Assigned task:
Filter the records below and copy every line containing the word "direction".

Dataset records:
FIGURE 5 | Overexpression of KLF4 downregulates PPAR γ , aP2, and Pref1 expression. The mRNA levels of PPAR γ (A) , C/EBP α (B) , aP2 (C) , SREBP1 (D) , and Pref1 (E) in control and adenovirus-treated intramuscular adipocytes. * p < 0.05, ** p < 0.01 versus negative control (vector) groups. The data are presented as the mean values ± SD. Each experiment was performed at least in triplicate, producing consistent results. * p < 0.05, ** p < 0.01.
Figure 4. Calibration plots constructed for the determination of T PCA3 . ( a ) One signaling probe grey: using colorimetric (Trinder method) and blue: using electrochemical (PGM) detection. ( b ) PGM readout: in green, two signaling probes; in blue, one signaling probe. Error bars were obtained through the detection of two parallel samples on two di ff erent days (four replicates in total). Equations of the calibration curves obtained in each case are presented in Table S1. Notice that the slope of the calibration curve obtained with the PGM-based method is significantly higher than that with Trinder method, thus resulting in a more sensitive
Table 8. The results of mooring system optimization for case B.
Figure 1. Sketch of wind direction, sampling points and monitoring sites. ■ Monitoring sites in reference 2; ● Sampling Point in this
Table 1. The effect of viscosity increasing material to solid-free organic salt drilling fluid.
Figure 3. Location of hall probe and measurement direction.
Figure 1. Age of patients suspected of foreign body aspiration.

---

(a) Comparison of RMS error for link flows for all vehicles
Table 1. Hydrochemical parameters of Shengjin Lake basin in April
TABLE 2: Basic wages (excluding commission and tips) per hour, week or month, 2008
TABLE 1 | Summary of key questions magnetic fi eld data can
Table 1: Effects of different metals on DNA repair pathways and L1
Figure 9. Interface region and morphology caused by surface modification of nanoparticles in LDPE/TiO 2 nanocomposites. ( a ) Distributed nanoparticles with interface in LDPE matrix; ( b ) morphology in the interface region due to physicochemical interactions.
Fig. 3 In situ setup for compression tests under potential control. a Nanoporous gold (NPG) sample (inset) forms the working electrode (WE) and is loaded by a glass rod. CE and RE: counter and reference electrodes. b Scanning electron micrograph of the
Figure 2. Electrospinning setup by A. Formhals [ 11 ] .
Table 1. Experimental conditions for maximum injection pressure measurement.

* * *

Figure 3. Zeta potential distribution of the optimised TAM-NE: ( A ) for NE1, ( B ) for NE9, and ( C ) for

Completed task:
Figure 1. Sketch of wind direction, sampling points and monitoring sites. ■ Monitoring sites in reference 2; ● Sampling Point in this
Figure 3. Location of hall probe and measurement direction.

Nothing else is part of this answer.